I started by wanting something that I could edit off line, and that provided a good backup opportunities. To that end, I became enamored with Blikis that could store their content in git. There was about a year of trying this and that, but the really promising contender was ikiwiki.
Except that I couldn't get it to install in any maintainable way on my OpenSUSE laptop or the CentOS VMs that ran the house. Seriously? There were just so many per module dependencies that weren't in any of the package repositories I was already using. So I found myself maintaining an overlay of perl modules, chasing interdependencies, blah, blah.
So I gave up.
About a year later -- after having switched my daily machine to a MacBook Air -- I started to migrate all of those CentOS VMs to a Mac Mini running Mac OS X Lion. So I tried to use the bundled wiki, but it's uncharacteristically ugly, and Lion's admin interface for the web server is horrible. Horrible and broken. I started looking again.
Then I found Gollum, which is the wiki software used by GitHub. Of course once you look into that ecosystem, Jekyll hits you like a blinding flash.
So I gave Jekyll a go for a couple of years. The main problem I had with it was that it's written in Ruby, and I read Ruby like a pre-schooler at best. I needed to make a few changes, add some extensions, and there was just no way for me to get it done. Oh, and the documentation for Liquid is just a vacuum. So I had to make yet another change...
I had been exercising Python quite a bit, so I started looking for Jekyll-like systems written in that language. Pelican seemed to stand out, but Acrylamid really got my attention.
And that's where we are.
History
The immediately prior attempt used Jekyll, the static site generator created by the founder of GitHub.

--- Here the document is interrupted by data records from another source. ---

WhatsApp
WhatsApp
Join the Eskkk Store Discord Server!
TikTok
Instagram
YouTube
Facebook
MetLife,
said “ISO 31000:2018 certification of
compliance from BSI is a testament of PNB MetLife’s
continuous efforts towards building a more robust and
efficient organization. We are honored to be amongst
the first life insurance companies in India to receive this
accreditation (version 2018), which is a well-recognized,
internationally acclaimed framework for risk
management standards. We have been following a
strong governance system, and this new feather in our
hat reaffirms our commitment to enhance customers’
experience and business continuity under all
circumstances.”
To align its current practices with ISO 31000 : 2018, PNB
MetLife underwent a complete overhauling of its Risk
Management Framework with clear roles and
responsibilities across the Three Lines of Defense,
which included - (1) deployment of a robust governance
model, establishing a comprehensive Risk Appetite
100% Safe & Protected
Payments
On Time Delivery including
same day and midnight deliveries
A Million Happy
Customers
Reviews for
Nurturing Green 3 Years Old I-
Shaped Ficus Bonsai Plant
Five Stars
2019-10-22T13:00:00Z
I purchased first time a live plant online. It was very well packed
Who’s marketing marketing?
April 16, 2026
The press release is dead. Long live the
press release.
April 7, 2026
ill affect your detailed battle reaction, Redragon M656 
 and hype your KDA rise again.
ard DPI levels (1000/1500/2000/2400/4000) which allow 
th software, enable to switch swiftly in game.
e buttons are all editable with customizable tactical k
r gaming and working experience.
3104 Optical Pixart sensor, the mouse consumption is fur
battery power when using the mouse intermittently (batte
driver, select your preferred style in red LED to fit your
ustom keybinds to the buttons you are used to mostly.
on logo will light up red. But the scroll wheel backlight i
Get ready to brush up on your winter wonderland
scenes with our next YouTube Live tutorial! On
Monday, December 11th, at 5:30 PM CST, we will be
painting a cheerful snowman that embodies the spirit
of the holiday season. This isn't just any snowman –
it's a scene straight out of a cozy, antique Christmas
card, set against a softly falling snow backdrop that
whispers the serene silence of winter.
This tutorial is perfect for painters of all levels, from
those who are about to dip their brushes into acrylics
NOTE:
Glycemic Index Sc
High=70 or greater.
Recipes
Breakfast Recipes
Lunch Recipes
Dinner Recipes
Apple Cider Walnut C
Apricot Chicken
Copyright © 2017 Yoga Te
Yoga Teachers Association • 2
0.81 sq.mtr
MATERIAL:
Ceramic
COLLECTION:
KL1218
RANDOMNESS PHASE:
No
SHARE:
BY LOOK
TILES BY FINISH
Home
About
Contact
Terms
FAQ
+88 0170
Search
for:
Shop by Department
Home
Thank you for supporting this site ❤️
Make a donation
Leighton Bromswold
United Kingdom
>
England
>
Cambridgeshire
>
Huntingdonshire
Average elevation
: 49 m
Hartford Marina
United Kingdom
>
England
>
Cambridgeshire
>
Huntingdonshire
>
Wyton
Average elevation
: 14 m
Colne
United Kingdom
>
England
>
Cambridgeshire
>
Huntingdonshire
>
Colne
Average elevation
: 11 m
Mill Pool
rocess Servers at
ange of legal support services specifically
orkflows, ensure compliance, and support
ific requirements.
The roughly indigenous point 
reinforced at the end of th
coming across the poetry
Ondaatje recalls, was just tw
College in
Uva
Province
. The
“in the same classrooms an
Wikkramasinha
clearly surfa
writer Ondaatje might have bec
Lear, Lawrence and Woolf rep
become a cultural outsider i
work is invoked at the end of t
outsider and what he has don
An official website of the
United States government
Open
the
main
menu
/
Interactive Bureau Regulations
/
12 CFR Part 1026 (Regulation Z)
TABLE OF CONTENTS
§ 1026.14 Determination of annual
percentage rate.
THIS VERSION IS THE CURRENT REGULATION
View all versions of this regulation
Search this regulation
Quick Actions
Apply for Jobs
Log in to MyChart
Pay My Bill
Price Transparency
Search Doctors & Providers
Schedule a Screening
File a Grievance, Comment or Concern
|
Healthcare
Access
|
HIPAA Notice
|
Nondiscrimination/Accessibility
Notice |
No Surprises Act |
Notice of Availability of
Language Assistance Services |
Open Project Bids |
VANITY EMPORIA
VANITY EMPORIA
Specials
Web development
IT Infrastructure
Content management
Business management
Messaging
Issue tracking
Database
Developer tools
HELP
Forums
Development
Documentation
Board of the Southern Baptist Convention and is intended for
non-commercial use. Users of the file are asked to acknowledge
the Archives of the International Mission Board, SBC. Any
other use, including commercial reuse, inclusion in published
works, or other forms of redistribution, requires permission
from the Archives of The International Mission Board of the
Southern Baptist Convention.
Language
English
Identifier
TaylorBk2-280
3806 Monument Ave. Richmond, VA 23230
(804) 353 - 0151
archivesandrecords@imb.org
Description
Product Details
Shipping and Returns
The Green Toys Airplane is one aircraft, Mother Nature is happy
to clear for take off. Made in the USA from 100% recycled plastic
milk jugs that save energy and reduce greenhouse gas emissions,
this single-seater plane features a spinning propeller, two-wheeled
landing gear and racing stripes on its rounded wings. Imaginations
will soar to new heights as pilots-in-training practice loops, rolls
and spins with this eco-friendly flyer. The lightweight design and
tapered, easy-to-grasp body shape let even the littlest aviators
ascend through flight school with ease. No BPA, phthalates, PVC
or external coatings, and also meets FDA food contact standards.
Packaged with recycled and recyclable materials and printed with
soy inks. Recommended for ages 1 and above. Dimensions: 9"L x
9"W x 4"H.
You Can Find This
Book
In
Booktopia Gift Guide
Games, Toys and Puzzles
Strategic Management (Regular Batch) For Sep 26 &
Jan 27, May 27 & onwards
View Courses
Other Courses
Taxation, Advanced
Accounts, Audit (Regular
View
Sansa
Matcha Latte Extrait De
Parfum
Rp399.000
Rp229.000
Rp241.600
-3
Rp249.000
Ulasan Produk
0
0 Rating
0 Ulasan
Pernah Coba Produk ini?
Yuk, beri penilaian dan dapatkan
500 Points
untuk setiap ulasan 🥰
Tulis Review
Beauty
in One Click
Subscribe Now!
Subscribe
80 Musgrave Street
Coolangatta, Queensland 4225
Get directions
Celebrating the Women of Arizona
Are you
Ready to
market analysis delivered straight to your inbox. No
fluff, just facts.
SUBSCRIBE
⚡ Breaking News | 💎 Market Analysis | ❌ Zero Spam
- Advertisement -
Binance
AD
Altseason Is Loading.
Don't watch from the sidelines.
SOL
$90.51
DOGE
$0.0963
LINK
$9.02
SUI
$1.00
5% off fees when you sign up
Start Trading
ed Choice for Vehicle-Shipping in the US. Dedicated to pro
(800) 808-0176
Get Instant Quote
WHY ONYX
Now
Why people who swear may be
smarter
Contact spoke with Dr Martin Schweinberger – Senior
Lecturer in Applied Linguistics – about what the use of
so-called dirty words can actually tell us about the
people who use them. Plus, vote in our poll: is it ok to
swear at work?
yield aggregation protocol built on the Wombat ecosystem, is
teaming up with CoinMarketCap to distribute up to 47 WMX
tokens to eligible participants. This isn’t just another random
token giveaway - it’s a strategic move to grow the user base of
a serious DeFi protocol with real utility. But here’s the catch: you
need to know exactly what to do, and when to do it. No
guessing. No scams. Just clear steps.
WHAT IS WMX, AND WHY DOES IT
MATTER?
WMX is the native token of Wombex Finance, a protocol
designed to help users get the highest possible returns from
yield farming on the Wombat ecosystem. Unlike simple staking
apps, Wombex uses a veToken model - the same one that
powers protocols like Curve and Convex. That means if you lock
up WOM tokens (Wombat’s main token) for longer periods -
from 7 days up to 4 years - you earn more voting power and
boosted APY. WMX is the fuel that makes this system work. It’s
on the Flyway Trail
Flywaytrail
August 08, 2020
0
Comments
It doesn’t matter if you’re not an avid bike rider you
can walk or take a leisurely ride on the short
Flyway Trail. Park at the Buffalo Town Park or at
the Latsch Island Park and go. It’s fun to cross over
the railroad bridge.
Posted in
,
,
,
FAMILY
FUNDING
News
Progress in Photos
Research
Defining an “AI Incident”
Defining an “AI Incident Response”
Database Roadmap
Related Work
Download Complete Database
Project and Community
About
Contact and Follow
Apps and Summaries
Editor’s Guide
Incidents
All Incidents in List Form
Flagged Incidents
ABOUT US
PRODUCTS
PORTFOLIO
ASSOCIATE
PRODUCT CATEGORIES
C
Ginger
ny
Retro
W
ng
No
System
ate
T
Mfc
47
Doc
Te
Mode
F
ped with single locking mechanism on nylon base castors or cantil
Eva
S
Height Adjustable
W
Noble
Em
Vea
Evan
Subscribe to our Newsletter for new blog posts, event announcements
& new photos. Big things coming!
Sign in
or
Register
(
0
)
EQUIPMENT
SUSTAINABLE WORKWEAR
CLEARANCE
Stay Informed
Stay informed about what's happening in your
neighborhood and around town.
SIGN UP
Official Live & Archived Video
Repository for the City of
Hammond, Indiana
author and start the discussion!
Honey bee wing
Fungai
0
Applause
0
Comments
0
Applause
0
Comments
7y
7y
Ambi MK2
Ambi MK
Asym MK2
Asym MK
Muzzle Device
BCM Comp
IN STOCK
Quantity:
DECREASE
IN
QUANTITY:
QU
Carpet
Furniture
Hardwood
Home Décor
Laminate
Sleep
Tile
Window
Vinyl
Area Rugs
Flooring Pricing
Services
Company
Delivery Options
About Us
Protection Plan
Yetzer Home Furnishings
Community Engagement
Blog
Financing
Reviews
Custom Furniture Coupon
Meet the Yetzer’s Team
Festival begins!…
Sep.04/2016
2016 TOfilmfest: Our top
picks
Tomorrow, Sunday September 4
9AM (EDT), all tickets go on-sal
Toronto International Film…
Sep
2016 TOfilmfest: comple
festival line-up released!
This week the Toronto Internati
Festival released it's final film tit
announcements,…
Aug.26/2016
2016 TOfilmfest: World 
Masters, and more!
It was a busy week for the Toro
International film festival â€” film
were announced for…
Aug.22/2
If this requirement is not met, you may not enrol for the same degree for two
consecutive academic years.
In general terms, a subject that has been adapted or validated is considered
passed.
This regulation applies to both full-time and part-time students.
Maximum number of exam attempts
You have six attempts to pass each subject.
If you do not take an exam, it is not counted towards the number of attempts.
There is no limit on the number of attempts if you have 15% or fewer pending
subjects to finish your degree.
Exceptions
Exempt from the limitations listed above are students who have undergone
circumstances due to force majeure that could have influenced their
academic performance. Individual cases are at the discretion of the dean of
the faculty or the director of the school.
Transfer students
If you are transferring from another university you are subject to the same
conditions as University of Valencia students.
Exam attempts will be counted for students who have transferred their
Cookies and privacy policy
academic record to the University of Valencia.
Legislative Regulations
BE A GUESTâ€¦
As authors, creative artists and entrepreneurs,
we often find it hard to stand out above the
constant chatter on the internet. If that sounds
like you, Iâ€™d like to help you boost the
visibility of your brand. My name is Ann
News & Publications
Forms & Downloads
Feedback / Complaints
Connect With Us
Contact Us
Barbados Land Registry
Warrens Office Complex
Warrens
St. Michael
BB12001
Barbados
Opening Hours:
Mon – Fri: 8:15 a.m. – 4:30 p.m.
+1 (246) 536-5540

Previous incarnations were written in:
- Wordpress
- XHTML 1.0 Strict + CSS 2.1
- HTML
- The Website Meta Language
- a customized XHTML variant + XSLT with style attributes added to the HTML to "emulate" CSS when few browsers did it right
Empty Promises
This is the space where I usually promise to actually add content once the "maintenance is under control." Really, the issue is that no matter what, there's always tinkering to do with the service, and no time to relax long enough to publish something. I'm done with that.